** Start of Extract to read **

I don't want to lug a bunch of different lenses. What is the best for this trip? Telephoto, wide angle?


  • There is no single lens which will accommodate the range of sights you will see in the Antarctic. You'll want a wide angle for vistas and telephoto for animal shots.

    I recommend getting a high quality optical zoom lens. I travel with an 18-270mm which, because my DSLR is a 2/3 format equates to 27mm wide angle to 400mm zoom. Perfect for Antarctica. I do wish it was a bit more wide angle when photographing in narrow medieval streets in Europe, but not a problem in the Antarctic.

    Of course, any such lens should/will have image stabilization for those zoom shots.
  • I have not been to Antarctica but have used a Tamron 16-300mm (on my Canon DSLR) as my 'go to' lens since I followed a Tauck forum recommendation to buy it and first used it on the Kenya & Tanzania safari a few years ago.

    It is wide enough and has a good enough zoom for 99+% of the shots I take. It zooms from 16mm (35mm equivalent: 25mm) to 300mm (35mm equivalent: 465mm). It is not cheap, but significantly less expensive than similar OEM lenses and often on sale. Tamron makes a version to fit Canon, Nikon, and Sony APS-C DSLRs. Tamron just came out with an 18-400 mm- not as wide-angle but more zoom- but I've read a few reviews from pro/semi-pro photogs that is has some visual aberrations (I probably wouldn't notice).

    Check out the 16-300mm on the Tamron website or at B&H Photo.
  • As Alan and Portolan have said, superzooms (aka travel lenses or all-in-ones) that go from wide to long telephoto are great when you don't want to pack a lot of gear. I use a Sigma 18-250mm, although I have much better lenses for when I don't mind lugging the equipment around. If you're considering buying one of these, is a great place for independent lens reviews and ratings. Both Sigma and Tamron are good choices if you don't want to pay for OEM lenses.

** End of Extract to read **
** Start of Provided data **

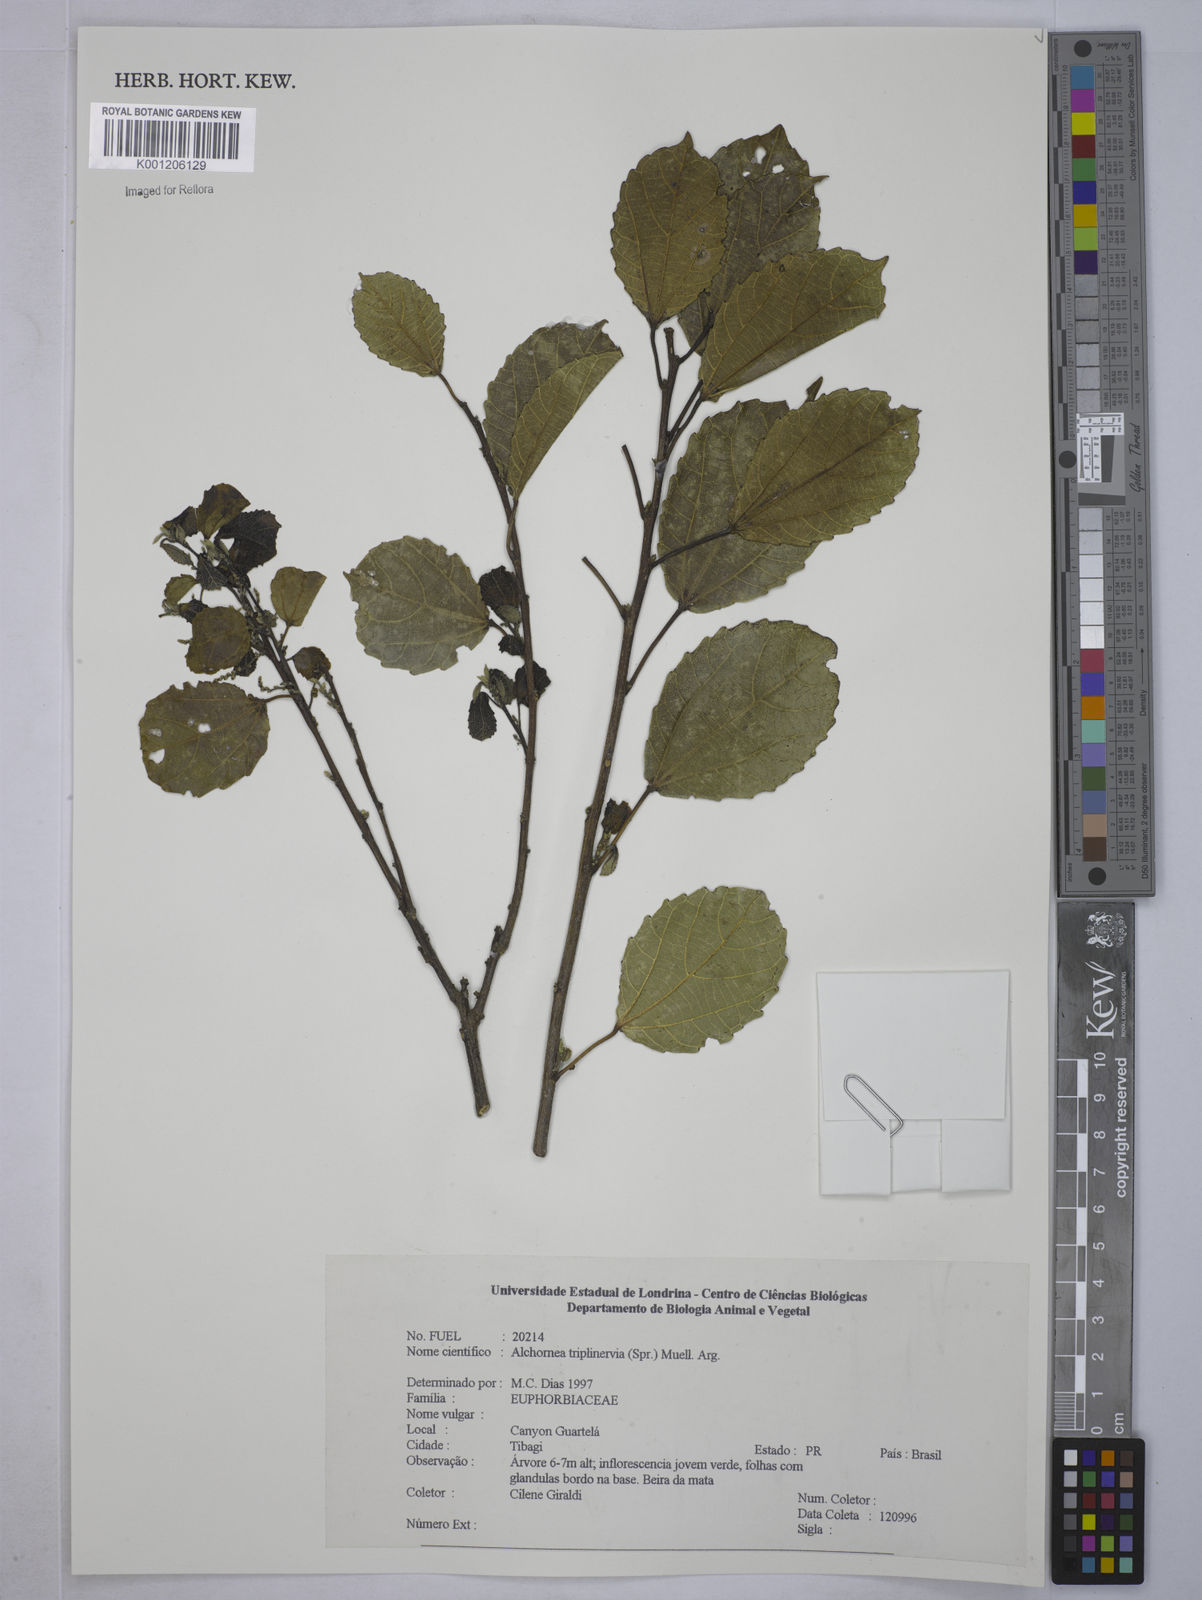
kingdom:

** End of Provided data **

Challenges:
(1) In the lens discussion, render "Both Sigma and Tamron are good choices if you don't want to pay for OEM lenses." in Spanish.
(2) Decide whether each statement agrees with the lens discussion, giving yes or no and the deciding words from it: (a) The Tamron 16-300mm reaches a 35mm equivalent of 465mm at its long end. (b) The writer using an 18-270mm lens finds its wide-angle range a problem in the Antarctic. (c) The writer recommending the Tamron 16-300mm has been to Antarctica.

Per-task answers:
(1) Tanto Sigma como Tamron son buenas opciones si no quieres pagar por objetivos OEM.

(2)
(a) Yes: "to 300mm (35mm equivalent: 465mm)"
(b) No: "but not a problem in the Antarctic"
(c) No: "I have not been to Antarctica"